So there is a query on my splunk cloud instance. Which is below:
index=windows EventCode=4688
[| inputlookup "lotl_commands.csv"
| rename suscmd as search ]
NOT Account_Name=*$
NOT (net "use ")
NOT InteractionScripter.NET.exe
NOT (Account_Name=itreports sqlcmd.exe)
NOT (Account_Name=SRV_EtlProd winscp.exe OR MSSQLSERVER OR SQLSERVERAGENT)
NOT (Account_Name=SRV_EDW_SQLEngine sqlcmd.exe conhost.exe OR sqldiag.exe)
NOT (Creator_Process_Name="C:\\Windows\\System32\\net.exe" New_Process_Name="C:\\Windows\\System32\\conhost.exe")
NOT (New_Process_Name=C:\\Windows\\System32\\conhost.exe)
NOT (Creator_Process_Name="*\\MicroStrategy Services.exe" New_Process_Name=C:\\Windows\\System32\\cscript.exe)

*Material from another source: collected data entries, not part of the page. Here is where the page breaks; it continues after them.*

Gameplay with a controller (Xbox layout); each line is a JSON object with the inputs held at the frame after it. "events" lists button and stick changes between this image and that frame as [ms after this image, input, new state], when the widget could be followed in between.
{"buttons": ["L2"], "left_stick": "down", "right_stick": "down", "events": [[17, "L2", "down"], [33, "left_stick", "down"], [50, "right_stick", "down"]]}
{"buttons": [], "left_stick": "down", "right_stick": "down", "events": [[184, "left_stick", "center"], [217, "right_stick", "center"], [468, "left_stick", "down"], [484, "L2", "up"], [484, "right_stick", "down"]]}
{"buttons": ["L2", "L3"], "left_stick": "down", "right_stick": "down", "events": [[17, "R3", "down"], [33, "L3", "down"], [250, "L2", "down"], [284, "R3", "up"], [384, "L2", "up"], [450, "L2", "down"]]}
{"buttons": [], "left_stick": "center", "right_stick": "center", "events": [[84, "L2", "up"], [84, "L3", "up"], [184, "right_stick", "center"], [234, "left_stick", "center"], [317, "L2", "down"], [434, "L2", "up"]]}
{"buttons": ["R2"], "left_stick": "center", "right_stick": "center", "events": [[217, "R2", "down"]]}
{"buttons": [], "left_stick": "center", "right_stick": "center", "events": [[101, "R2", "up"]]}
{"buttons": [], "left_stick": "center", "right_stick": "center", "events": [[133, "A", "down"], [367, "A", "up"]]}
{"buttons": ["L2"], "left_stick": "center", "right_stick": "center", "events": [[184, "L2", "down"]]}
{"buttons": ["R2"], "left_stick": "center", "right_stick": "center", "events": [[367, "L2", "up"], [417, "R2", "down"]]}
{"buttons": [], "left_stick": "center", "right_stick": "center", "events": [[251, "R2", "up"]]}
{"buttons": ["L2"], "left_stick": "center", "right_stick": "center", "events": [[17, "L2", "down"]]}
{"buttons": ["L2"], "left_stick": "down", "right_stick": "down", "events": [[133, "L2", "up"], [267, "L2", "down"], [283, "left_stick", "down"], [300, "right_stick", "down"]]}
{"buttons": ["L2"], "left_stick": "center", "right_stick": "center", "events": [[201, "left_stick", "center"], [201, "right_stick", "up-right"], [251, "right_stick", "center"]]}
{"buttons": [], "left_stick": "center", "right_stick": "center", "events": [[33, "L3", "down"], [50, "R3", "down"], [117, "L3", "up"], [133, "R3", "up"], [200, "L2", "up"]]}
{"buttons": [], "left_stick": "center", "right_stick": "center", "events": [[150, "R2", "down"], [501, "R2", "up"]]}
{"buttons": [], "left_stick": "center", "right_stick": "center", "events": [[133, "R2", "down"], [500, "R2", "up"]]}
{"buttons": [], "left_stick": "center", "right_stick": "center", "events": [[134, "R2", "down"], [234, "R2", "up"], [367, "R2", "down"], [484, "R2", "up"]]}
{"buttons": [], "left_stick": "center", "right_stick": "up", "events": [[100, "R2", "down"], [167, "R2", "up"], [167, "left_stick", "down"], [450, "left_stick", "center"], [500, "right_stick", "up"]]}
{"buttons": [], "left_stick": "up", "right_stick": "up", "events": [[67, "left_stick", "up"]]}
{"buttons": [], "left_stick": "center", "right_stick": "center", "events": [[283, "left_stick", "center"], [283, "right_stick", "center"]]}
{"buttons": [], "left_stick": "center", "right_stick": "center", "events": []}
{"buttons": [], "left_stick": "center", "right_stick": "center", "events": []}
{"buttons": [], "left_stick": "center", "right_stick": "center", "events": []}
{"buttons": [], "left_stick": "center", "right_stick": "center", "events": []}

NOT Account_Name="SVCBTSCAN" `comment(INC0036469)`
NOT Account_Name="SVCBTFUNC" `comment(INC0036469)`
NOT Account_Name="SRV_Vulscanning" `comment(INC0036582)`
NOT (Account_Name="SRV_Lansweep_4Server" csc.exe)
| table _time EventCode ComputerName Account_Name Creator_Process_Name New_Process_Name Process_Command_Line
| sort _time
Whenever it runs, it triggers an alert for file path:
C:\Program Files (x86)\MySQL\MySQL Notifier 1.1\MySQLNotifier.exe
C:\Windows\SysWOW64\schtasks.exe
Now this file path is running legitimately and I am trying to exempt it from being searched again so another alert does not trigger so the 10th line that starts with " NOT (Creator_Process_Name=" I created another line like that under it and inserted both file paths but when I do a 24hr search it still comes up, which means it is still not exempting that file path. So please i need help being able to exempt that file path from the search. Thanks.